- **Items from a data source**:
********

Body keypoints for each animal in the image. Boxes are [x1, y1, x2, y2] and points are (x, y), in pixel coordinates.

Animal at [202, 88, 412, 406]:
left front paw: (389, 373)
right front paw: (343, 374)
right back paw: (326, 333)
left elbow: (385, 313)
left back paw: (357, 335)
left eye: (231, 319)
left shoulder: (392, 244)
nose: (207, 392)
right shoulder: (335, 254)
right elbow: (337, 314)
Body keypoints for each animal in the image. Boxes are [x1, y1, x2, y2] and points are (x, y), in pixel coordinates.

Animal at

********

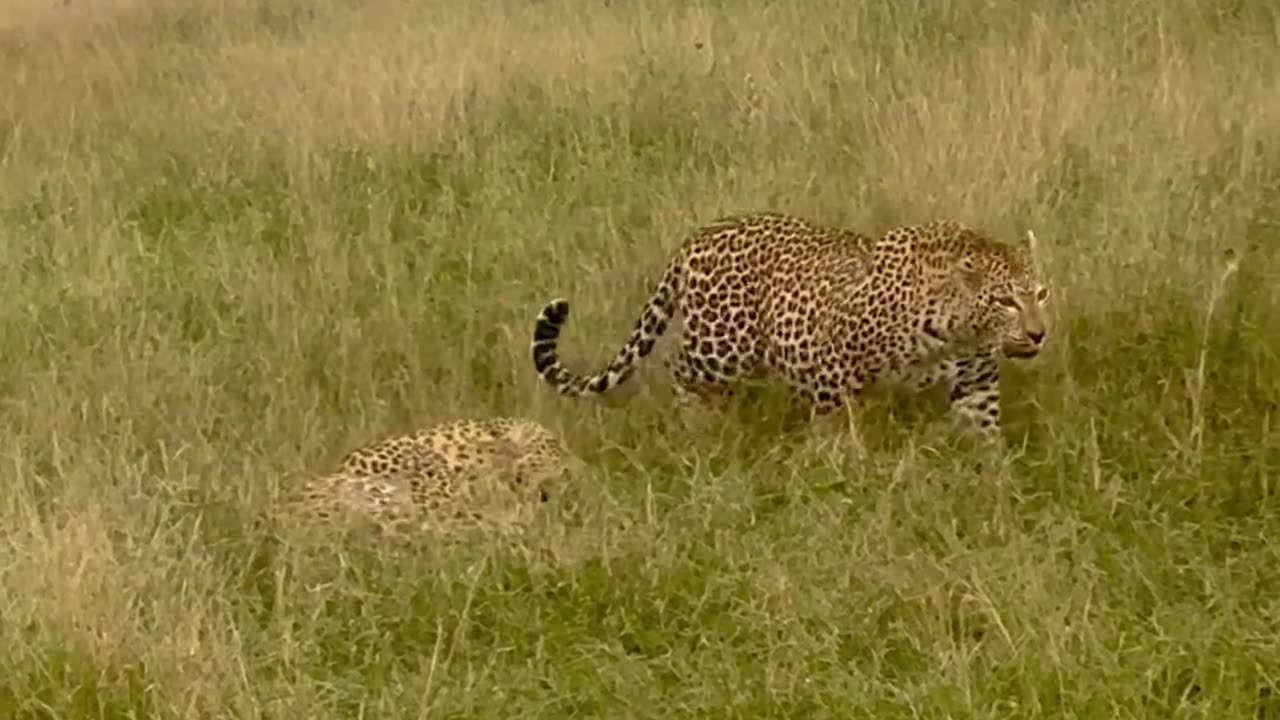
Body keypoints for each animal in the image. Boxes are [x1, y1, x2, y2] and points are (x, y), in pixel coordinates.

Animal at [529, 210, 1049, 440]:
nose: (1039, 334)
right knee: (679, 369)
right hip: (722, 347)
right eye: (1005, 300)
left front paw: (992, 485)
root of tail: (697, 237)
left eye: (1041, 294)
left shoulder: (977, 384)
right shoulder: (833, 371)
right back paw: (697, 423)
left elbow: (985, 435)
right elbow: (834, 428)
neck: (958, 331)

********

- **What is required**: Only the lines above starting at the line that holds "right hip: (722, 347)" and ending at the line that holds "neck: (958, 331)" are to be repeated, exactly and in full.

- **Task output**:
right hip: (722, 347)
right eye: (1005, 300)
left front paw: (992, 485)
root of tail: (697, 237)
left eye: (1041, 294)
left shoulder: (977, 384)
right shoulder: (833, 371)
right back paw: (697, 423)
left elbow: (985, 435)
right elbow: (834, 428)
neck: (958, 331)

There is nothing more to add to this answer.